= Extracted information =
§

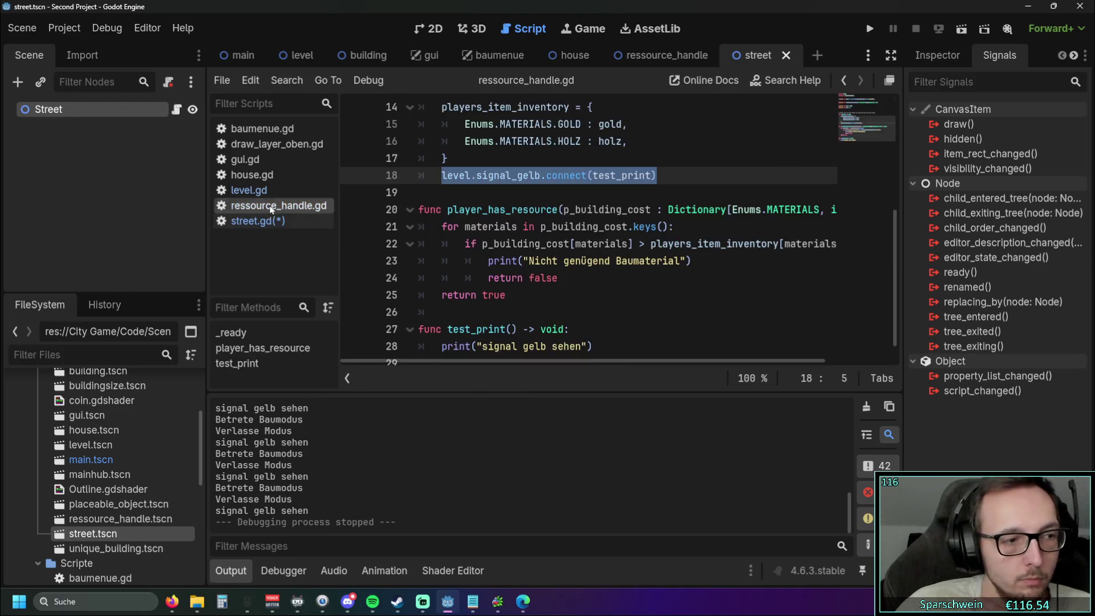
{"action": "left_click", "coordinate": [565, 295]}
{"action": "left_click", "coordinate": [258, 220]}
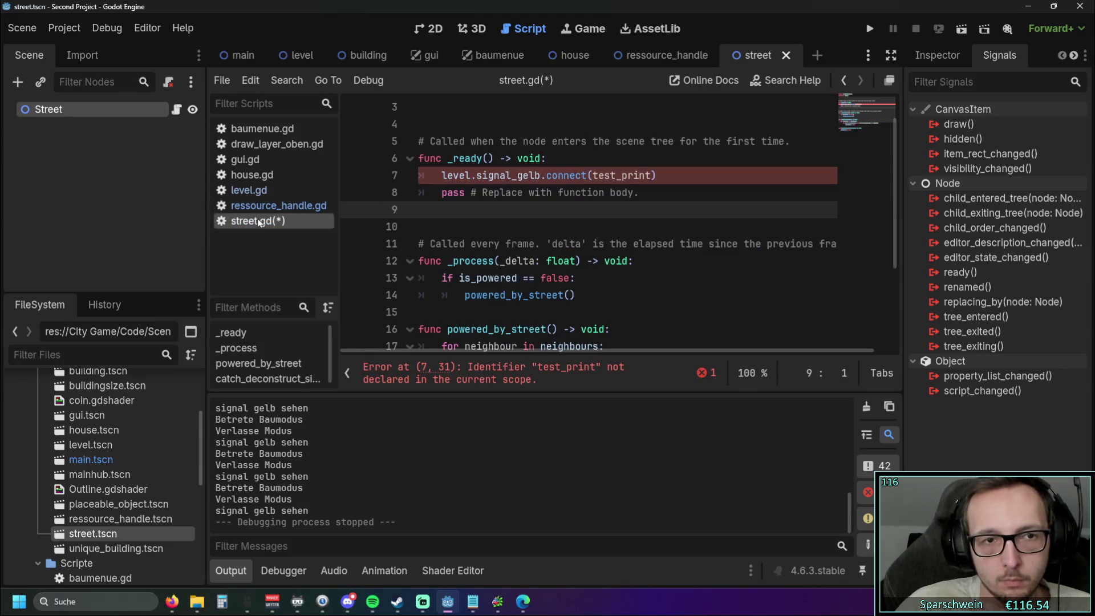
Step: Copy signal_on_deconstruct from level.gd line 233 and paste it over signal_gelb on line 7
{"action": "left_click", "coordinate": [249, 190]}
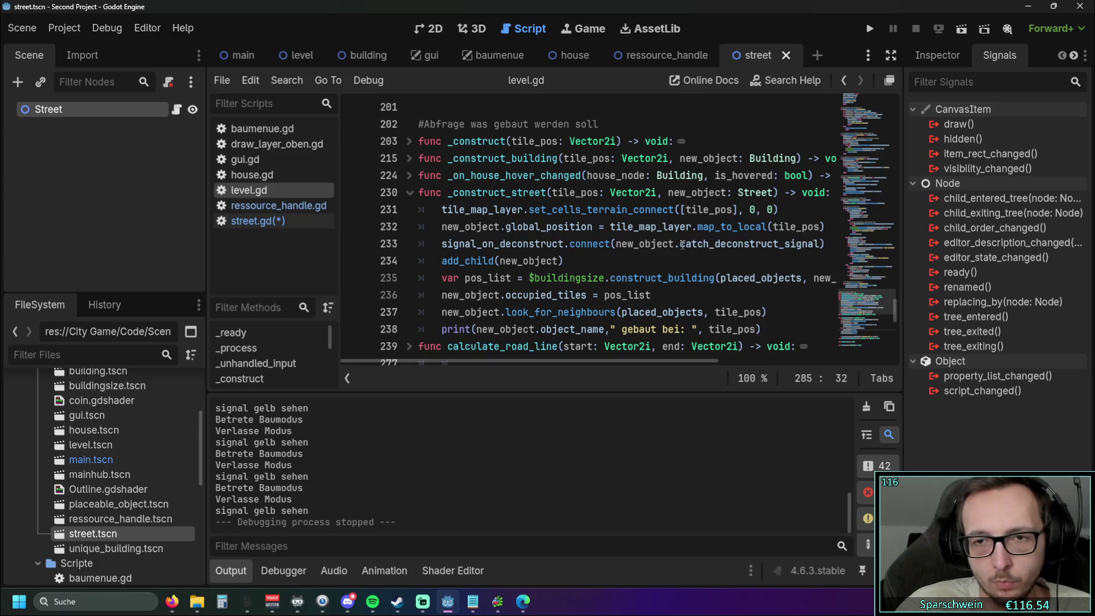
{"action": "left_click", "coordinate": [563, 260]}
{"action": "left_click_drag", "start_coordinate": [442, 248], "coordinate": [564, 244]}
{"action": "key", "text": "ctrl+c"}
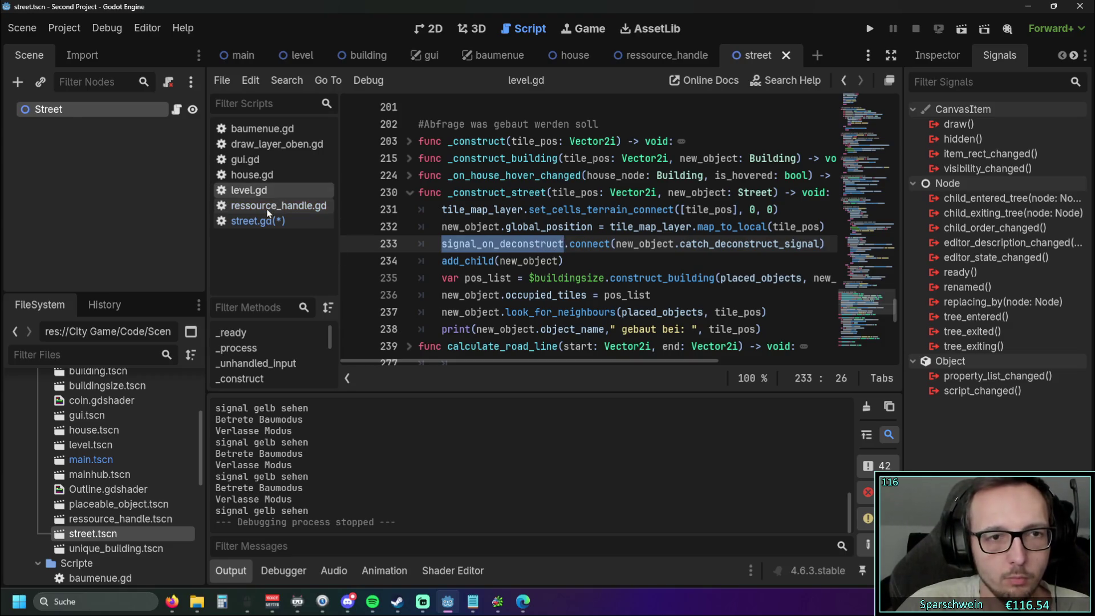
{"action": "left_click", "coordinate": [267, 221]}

§

= Exercise prompt =
Among the lines above, please find those with "coordinate" and copy them.

= Output below =
{"action": "left_click", "coordinate": [565, 295]}
{"action": "left_click", "coordinate": [258, 220]}
{"action": "left_click", "coordinate": [249, 190]}
{"action": "left_click", "coordinate": [563, 260]}
{"action": "left_click_drag", "start_coordinate": [442, 248], "coordinate": [564, 244]}
{"action": "left_click", "coordinate": [267, 221]}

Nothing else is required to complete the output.